O senador Alessandro Vieira (MDB) anunciou a coleta de assinaturas após o recesso para abrir uma CPI que investigue denúncias envolvendo um contrato entre o Banco Master e o escritório da família Moraes, esposa do ministro Alexandre de Moraes. O acordo estaria avaliado em 129 milhões de reais e teria padrões questionáveis de atuação jurídica.

Vieira afirmou que a negociação envolve suspeitas de atuação direta do magistrado em favor da instituição financeira, acusação atribuída a reportagens veiculadas pela imprensa. O senador citou a denúncia da colunista Malu Gaspar, publicada pelo jornal O Globo, como base para a queixa.

Segundo Vieira, a CPI visa apurar impactos do acordo e eventuais irregularidades no relacionamento entre o banco, o escritório da família Moraes e órgãos reguladores. O pedido é fundamentado em relatos de fontes ouvidas pela imprensa. O STF não retornou à solicitação de comentários.

Contexto e desdobramentos

Conforme as informações, o contrato do escritório com o Banco Master previa representação jurídica em órgãos como o Banco Central, a Receita Federal, o CADE e o Congresso. A Gazeta do Povo confirmou a existência de relatos sobre a pressão atribuída ao ministro.

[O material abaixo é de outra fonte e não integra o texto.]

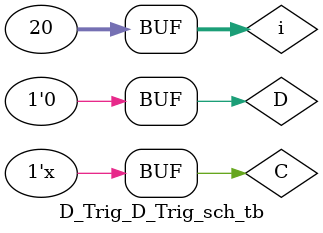
<source format=v>

`timescale 1ns / 1ps

module D_Trig_D_Trig_sch_tb();

// Inputs
   reg C;
   reg D;

// Output
   wire Q;
   wire Qn;

// Bidirs

// Instantiate the UUT
   D_Trig UUT (
		.C(C), 
		.Q(Q), 
		.Qn(Qn), 
		.D(D)
   );
// Initialize Inputs
integer i=0;
      initial begin
		C = 0;
		D = 0;
		#40;
		D = 1;
		#70;
		D = 0;
		#120;
		D = 1;
		#50;
		D = 0;
		#100;
		D = 1;
		#40;
		D = 0;
		#20;
		D = 1;
		#20;
		D = 0;
		#10;
		D = 1;
		#40;
		D = 0;
		end
		always@ *
			for(i = 0; i<20; i=i+1)begin
				#50;
				C <= ~C;
			end
endmodule

</source>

A reportagem também aponta que Moraes teria buscado contatos com o presidente do Banco Central, Gabriel Galípolo, para facilitar a venda do Master ao BRB. Houve duas conversas telefônicas e um encontro presencial entre as partes, segundo as fontes citadas.

O negócio já havia sido anunciado pelas instituições quando houve a avaliação de autorização pelo BC para a operação de compra pelo BRB. A busca por documentos e respostas oficiais foi encaminhada ao STF e ao BC, sem retorno até o momento.